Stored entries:
= Beginning of Section =

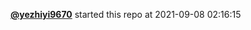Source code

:  <a href=https://github.com/yezhiyi9670><strong>@yezhiyi9670</strong></a>  started this repo  at 2021-09-08 02:16:15 
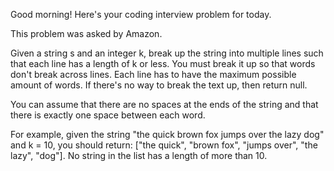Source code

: Good morning! Here's your coding interview problem for today.This problem was asked by Amazon.Given a string s and an integer k, break up the string into multiple lines suchthat each line has a length of k or less. You must break it up so that wordsdon't break across lines. Each line has to have the maximum possible amount ofwords. If there's no way to break the text up, then return null.You can assume that there are no spaces at the ends of the string and that thereis exactly one space between each word.For example, given the string "the quick brown fox jumps over the lazy dog" andk = 10, you should return: ["the quick", "brown fox", "jumps over", "the lazy","dog"]. No string in the list has a length of more than 10.
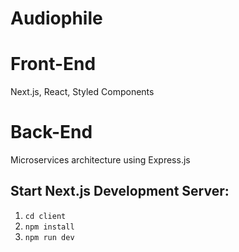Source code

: # Audiophile

# Front-End
Next.js, React, Styled Components

# Back-End
Microservices architecture using Express.js

## Start Next.js Development Server:
1. `cd client`
2. `npm install`
3. `npm run dev`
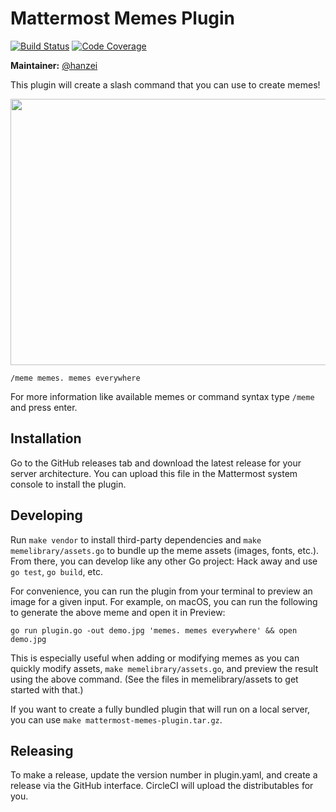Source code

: # Mattermost Memes Plugin

[![Build Status](https://img.shields.io/circleci/project/github/mattermost/mattermost-plugin-memes/master.svg)](https://circleci.com/gh/mattermost/mattermost-plugin-memes)
[![Code Coverage](https://img.shields.io/codecov/c/github/mattermost/mattermost-plugin-memes/master.svg)](https://codecov.io/gh/mattermost/mattermost-plugin-memes)

**Maintainer:** [@hanzei](https://github.com/hanzei)

This plugin will create a slash command that you can use to create memes!

<img src="screenshot.png" width="583" height="426" />

`/meme memes. memes everywhere`

For more information like available memes or command syntax type `/meme ` and press enter.

## Installation

Go to the GitHub releases tab and download the latest release for your server architecture. You can upload this file in the Mattermost system console to install the plugin.

## Developing

Run `make vendor` to install third-party dependencies and `make memelibrary/assets.go` to bundle up the meme assets (images, fonts, etc.). From there, you can develop like any other Go project: Hack away and use `go test`, `go build`, etc.

For convenience, you can run the plugin from your terminal to preview an image for a given input. For example, on macOS, you can run the following to generate the above meme and open it in Preview:

`go run plugin.go -out demo.jpg 'memes. memes everywhere' && open demo.jpg`

This is especially useful when adding or modifying memes as you can quickly modify assets, `make memelibrary/assets.go`, and preview the result using the above command. (See the files in memelibrary/assets to get started with that.)

If you want to create a fully bundled plugin that will run on a local server, you can use `make mattermost-memes-plugin.tar.gz`.

## Releasing

To make a release, update the version number in plugin.yaml, and create a release via the GitHub interface. CircleCI will upload the distributables for you.
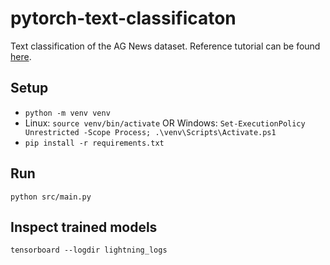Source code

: # pytorch-text-classificaton

Text classification of the AG News dataset. Reference tutorial can be found [here](https://pytorch.org/tutorials/beginner/text_sentiment_ngrams_tutorial.html).

## Setup

- `python -m venv venv`
- Linux: `source venv/bin/activate` OR Windows: `Set-ExecutionPolicy Unrestricted -Scope Process; .\venv\Scripts\Activate.ps1`
- `pip install -r requirements.txt`

## Run

`python src/main.py`

## Inspect trained models

`tensorboard --logdir lightning_logs`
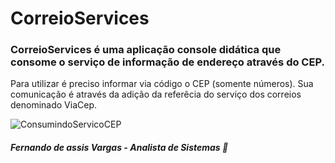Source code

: # CorreioServices

### CorreioServices é uma aplicação console didática que consome o serviço de informação de endereço através do CEP.
Para utilizar é preciso informar via código o CEP (somente números). Sua comunicação é através da adição da referêcia
do serviço dos correios denominado ViaCep.

![ConsumindoServicoCEP](https://user-images.githubusercontent.com/24196482/57407055-ace32800-71b8-11e9-84a3-bbe2cedf81b6.png)

##### Fernando de assis Vargas - Analista de Sistemas  👋
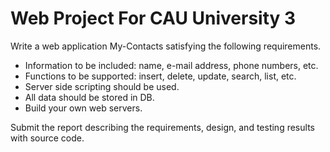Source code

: # Web Project For CAU University 3

Write a web application My-Contacts satisfying the following requirements.

- Information to be included: name, e-mail address, phone numbers, etc.
- Functions to be supported: insert, delete, update, search, list, etc.
- Server side scripting should be used.
- All data should be stored in DB.
- Build your own web servers.

Submit the report describing the requirements, design, and testing results with source code.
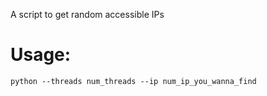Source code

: A script to get random accessible IPs
# Usage: 
`python --threads num_threads --ip num_ip_you_wanna_find`
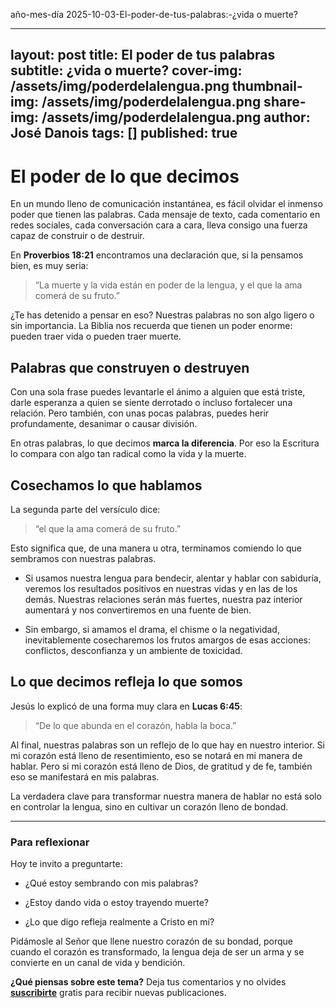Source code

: año-mes-día
2025-10-03-El-poder-de-tus-palabras:-¿vida o muerte?

---
layout: post
title: El poder de tus palabras 
subtitle: ¿vida o muerte?
cover-img: /assets/img/poderdelalengua.png
thumbnail-img: /assets/img/poderdelalengua.png 
share-img: /assets/img/poderdelalengua.png
author: José Danois
tags: []
published: true
---

# El poder de lo que decimos

En un mundo lleno de comunicación instantánea, es fácil olvidar el inmenso poder que tienen las palabras. Cada mensaje de texto, cada comentario en redes sociales, cada conversación cara a cara, lleva consigo una fuerza capaz de construir o de destruir.

En **Proverbios 18:21** encontramos una declaración que, si la pensamos bien, es muy seria:

> “La muerte y la vida están en poder de la lengua, y el que la ama comerá de su fruto.”

¿Te has detenido a pensar en eso? Nuestras palabras no son algo ligero o sin importancia. La Biblia nos recuerda que tienen un poder enorme: pueden traer vida o pueden traer muerte.

## Palabras que construyen o destruyen

Con una sola frase puedes levantarle el ánimo a alguien que está triste, darle esperanza a quien se siente derrotado o incluso fortalecer una relación. Pero también, con unas pocas palabras, puedes herir profundamente, desanimar o causar división.

En otras palabras, lo que decimos **marca la diferencia**. Por eso la Escritura lo compara con algo tan radical como la vida y la muerte.

## Cosechamos lo que hablamos

La segunda parte del versículo dice:

> “el que la ama comerá de su fruto.”

Esto significa que, de una manera u otra, terminamos comiendo lo que sembramos con nuestras palabras.

-   Si usamos nuestra lengua para bendecir, alentar y hablar con sabiduría, veremos los resultados positivos en nuestras vidas y en las de los demás. Nuestras relaciones serán más fuertes, nuestra paz interior aumentará y nos convertiremos en una fuente de bien.
    
-   Sin embargo, si amamos el drama, el chisme o la negatividad, inevitablemente cosecharemos los frutos amargos de esas acciones: conflictos, desconfianza y un ambiente de toxicidad.
    

## Lo que decimos refleja lo que somos

Jesús lo explicó de una forma muy clara en **Lucas 6:45**:

> “De lo que abunda en el corazón, habla la boca.”

Al final, nuestras palabras son un reflejo de lo que hay en nuestro interior. Si mi corazón está lleno de resentimiento, eso se notará en mi manera de hablar. Pero si mi corazón está lleno de Dios, de gratitud y de fe, también eso se manifestará en mis palabras.

La verdadera clave para transformar nuestra manera de hablar no está solo en controlar la lengua, sino en cultivar un corazón lleno de bondad.

----------

### Para reflexionar

Hoy te invito a preguntarte:

-   ¿Qué estoy sembrando con mis palabras?
    
-   ¿Estoy dando vida o estoy trayendo muerte?
    
-   ¿Lo que digo refleja realmente a Cristo en mí?
    

Pidámosle al Señor que llene nuestro corazón de su bondad, porque cuando el corazón es transformado, la lengua deja de ser un arma y se convierte en un canal de vida y bendición.

**¿Qué piensas sobre este tema?** Deja tus comentarios y no olvides **[suscribirte](https://www.feedio.co/@jdanois)** gratis para recibir nuevas publicaciones.
<!--stackedit_data:
eyJoaXN0b3J5IjpbLTEwNjc4MzY0MzldfQ==
-->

= End of Section =

EXERCISE PROMPT:
Quote the records word for word from their first line through the line that contains "Mattermost Memes Plugin", including that line, and leave out the pictures.

SOLVED EXERCISE:
Source code

:  <a href=https://github.com/yezhiyi9670><strong>@yezhiyi9670</strong></a>  started this repo  at 2021-09-08 02:16:15 
Source code

: Good morning! Here's your coding interview problem for today.This problem was asked by Amazon.Given a string s and an integer k, break up the string into multiple lines suchthat each line has a length of k or less. You must break it up so that wordsdon't break across lines. Each line has to have the maximum possible amount ofwords. If there's no way to break the text up, then return null.You can assume that there are no spaces at the ends of the string and that thereis exactly one space between each word.For example, given the string "the quick brown fox jumps over the lazy dog" andk = 10, you should return: ["the quick", "brown fox", "jumps over", "the lazy","dog"]. No string in the list has a length of more than 10.
Source code

: # Audiophile

# Front-End
Next.js, React, Styled Components

# Back-End
Microservices architecture using Express.js

## Start Next.js Development Server:
1. `cd client`
2. `npm install`
3. `npm run dev`
Source code

: # Mattermost Memes Plugin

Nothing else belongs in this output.